Hleb Dudarau

Personal information
- Born: 17 October 1996 (age 29)

Sport
- Country: Belarus
- Sport: Athletics
- Event: Hammer throw
- College team: Kansas Jayhawks

Achievements and titles
- Personal best: 78.29 m (256 ft 10+1⁄4 in) (2019)

= Hleb Dudarau =

Belarusian hammer thrower

Hleb Aliaksandravich Dudarau (Глеб Аляксандравіч Дудараў; born October 17, 1996), also spelled Gleb Dudarev, is a Belarusian hammer thrower. He represented his home country at the 2018 European Athletics Championships, finishing a meter out of qualifying for the final. His personal best , set just three and a half months earlier, would have been the number one qualifier or a bronze medal behind the Polish duo of Wojciech Nowicki and Paweł Fajdek.

Dudarau was an accomplished junior hammer thrower. He holds the national junior record in both the hammer throw and weight throw in his home country. Dudarau competed at the 2019 World University Games hammer throw, where he was 4th.

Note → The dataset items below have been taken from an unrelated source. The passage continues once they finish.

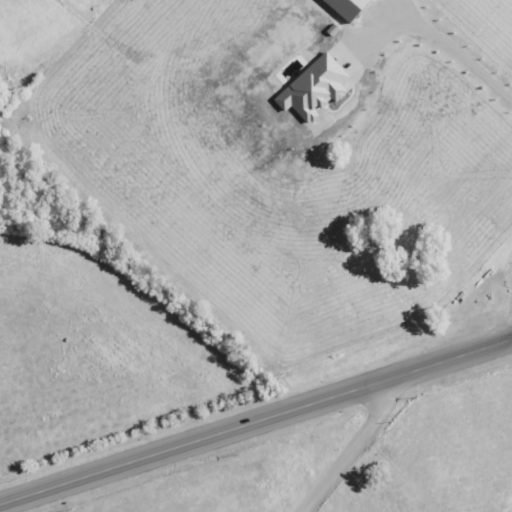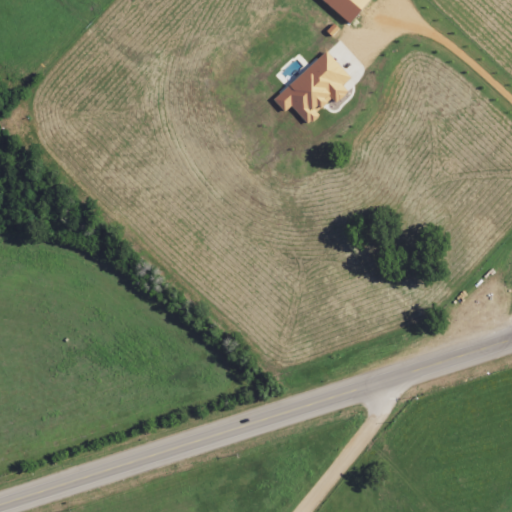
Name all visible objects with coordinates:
building: (346, 8)
building: (314, 89)
road: (149, 298)
road: (256, 422)
road: (358, 443)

Belarus has a strong tradition in hammer throw, winning 4 Olympic medals in the 6 Olympics of its existence. Prior to that, as part of the Soviet Union, Belorussian athletes added an additional 6 medals. Hleb came to the US to throw for the University of Kansas using the name Gleb Dudarev. He was the runner-up at the 2019 NCAA Championships.